▶ _What is expected_
Answer these about the file below:
(a) What rate limit does the docstring give for the official export.arxiv.org/api endpoint?
(b) What HTTP status does arxiv.org return to non-browser User-Agents from datacenter IPs?
(c) What does the function _normalize do to its input text?

### Selected extract

Spaces:

luuow
/

photon-route

Running

File size: 6,119 Bytes

"""Fetch arxiv abstracts on demand, verify against the frozen manifest.

The repo deliberately does not commit abstract text — see project memory
(no_arxiv_storage). Only IDs + SHA-256 hashes are versioned. Runners
fetch text at eval time and abort on hash mismatch so retrieval numbers
remain reproducible against the exact snapshot.

Cache layout: $PHOTON_EVAL_CACHE (default ~/.cache/photon-route/eval/),
one .txt file per arxiv ID. The cache is content-addressed implicitly:
manifest.hashes[id] is the authoritative SHA-256.

Network: scrapes the og:description meta tag from arxiv.org/abs/<id>
HTML pages (CDN-cached via Google Frontend, no per-IP rate limit in
practice). The official export.arxiv.org/api endpoint is rate-limited
to ~1 req / 3s and easily 429s during eval runs, so it isn't used.
A browser-like User-Agent is required: arxiv.org returns HTTP 406 to
non-browser UAs from datacenter IPs (caught HF Space build failure
2026-05-05).
"""

from __future__ import annotations

import hashlib
import html
import json
import os
import re
import time
import urllib.parse
import urllib.request
from pathlib import Path
from typing import Iterable

ARXIV_ABS = "https://arxiv.org/abs/"
DEFAULT_CACHE = Path(os.environ.get("PHOTON_EVAL_CACHE", str(Path.home() / ".cache/photon-route/eval")))
_OG_DESC = re.compile(
    r'<meta\s+(?:property|name)="og:description"\s+content="([^"]*)"',
    re.IGNORECASE,
)


def _normalize(text: str) -> str:
    return re.sub(r"\s+", " ", text).strip()


def sha256_text(text: str) -> str:
    return hashlib.sha256(text.encode("utf-8")).hexdigest()

######
### Record extracts

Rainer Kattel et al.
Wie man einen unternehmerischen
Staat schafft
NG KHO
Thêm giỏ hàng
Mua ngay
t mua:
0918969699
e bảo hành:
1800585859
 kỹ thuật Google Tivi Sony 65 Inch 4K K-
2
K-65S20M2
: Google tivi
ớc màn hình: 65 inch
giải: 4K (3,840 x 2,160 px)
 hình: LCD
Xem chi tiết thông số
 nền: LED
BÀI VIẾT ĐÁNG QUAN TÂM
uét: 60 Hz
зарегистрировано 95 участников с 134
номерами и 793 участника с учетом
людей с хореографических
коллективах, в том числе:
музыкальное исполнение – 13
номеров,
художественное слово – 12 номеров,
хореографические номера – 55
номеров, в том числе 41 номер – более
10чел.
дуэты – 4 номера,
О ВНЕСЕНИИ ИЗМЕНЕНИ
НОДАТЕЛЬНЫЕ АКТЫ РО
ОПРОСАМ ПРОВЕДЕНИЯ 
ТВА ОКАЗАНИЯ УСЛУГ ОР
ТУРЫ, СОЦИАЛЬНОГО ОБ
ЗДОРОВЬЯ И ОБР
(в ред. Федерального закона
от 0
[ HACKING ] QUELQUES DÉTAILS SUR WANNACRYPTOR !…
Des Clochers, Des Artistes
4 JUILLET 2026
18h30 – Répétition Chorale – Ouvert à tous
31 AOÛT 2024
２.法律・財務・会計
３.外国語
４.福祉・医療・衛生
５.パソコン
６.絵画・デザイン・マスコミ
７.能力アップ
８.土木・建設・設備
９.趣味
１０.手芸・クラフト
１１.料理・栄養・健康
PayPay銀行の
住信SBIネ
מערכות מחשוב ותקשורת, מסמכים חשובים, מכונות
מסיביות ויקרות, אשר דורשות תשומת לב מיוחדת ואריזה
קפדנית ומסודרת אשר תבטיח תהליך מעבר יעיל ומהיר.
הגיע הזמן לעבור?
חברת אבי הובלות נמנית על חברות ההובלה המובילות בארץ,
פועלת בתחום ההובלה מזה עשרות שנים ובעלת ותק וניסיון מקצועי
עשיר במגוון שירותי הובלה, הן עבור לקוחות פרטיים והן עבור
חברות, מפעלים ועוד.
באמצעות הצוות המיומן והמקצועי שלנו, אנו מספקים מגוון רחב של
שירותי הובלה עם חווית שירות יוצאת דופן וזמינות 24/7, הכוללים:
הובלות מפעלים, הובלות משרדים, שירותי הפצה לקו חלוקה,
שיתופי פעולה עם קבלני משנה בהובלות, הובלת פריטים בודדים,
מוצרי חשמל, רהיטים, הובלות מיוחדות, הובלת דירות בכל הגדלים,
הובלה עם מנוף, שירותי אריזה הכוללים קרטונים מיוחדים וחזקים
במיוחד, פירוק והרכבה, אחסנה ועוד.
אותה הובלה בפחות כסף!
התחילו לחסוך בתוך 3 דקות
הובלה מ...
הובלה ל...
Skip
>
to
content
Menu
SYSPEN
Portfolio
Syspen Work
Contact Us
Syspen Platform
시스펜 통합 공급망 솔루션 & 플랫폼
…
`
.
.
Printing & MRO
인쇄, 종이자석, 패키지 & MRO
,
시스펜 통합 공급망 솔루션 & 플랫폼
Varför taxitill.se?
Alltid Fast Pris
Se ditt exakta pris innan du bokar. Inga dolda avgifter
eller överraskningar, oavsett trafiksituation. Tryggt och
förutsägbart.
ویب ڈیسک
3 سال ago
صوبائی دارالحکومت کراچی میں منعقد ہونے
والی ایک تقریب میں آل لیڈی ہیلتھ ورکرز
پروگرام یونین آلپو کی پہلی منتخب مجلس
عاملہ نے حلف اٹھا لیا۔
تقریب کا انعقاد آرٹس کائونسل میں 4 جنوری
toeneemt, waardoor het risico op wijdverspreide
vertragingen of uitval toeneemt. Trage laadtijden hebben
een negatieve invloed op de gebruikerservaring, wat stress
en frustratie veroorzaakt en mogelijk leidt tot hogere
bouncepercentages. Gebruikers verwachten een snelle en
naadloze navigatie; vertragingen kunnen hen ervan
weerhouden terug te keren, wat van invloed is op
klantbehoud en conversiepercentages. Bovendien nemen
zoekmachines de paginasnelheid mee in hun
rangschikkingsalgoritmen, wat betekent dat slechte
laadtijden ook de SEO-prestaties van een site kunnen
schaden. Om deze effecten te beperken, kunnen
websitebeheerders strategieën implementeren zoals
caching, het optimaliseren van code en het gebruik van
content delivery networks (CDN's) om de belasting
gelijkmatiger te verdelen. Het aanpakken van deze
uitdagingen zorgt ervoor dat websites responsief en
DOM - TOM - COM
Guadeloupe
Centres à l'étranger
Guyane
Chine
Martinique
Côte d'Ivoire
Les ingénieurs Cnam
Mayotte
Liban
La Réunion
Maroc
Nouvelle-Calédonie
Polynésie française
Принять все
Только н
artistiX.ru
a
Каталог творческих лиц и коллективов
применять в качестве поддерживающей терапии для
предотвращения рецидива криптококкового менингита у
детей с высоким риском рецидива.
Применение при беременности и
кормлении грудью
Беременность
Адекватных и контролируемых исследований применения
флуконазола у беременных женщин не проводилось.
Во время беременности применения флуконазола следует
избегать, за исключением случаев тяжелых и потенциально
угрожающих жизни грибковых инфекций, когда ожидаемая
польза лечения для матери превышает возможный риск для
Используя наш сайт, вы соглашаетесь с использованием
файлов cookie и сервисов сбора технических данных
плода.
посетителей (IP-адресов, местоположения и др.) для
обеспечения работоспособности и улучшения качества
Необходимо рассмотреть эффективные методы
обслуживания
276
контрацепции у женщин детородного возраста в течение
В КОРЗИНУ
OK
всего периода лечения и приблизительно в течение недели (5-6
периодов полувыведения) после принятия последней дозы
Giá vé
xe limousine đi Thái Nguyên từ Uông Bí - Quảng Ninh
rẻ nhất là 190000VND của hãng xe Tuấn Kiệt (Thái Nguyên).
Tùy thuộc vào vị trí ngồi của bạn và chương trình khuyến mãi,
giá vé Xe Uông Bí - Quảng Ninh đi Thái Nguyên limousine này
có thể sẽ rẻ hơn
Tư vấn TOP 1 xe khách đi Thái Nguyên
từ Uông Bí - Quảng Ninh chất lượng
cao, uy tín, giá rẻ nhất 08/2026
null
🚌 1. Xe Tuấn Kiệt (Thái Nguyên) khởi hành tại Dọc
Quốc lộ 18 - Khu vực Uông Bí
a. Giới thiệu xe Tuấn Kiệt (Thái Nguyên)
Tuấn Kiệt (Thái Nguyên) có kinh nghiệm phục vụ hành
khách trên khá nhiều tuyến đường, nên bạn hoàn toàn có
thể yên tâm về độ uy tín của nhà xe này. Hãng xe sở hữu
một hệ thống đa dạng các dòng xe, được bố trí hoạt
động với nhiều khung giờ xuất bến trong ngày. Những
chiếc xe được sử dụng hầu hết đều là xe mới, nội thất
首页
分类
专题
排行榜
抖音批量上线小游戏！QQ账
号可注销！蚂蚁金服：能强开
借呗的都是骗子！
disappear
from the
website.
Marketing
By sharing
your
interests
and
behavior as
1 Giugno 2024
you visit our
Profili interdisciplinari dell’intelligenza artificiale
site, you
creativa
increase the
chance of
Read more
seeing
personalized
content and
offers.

######

▶ _Result of the exercise_
(a) About one request every 3 seconds (~1 req / 3s).
(b) HTTP 406.
(c) It replaces each run of whitespace with a single space and strips leading and trailing whitespace.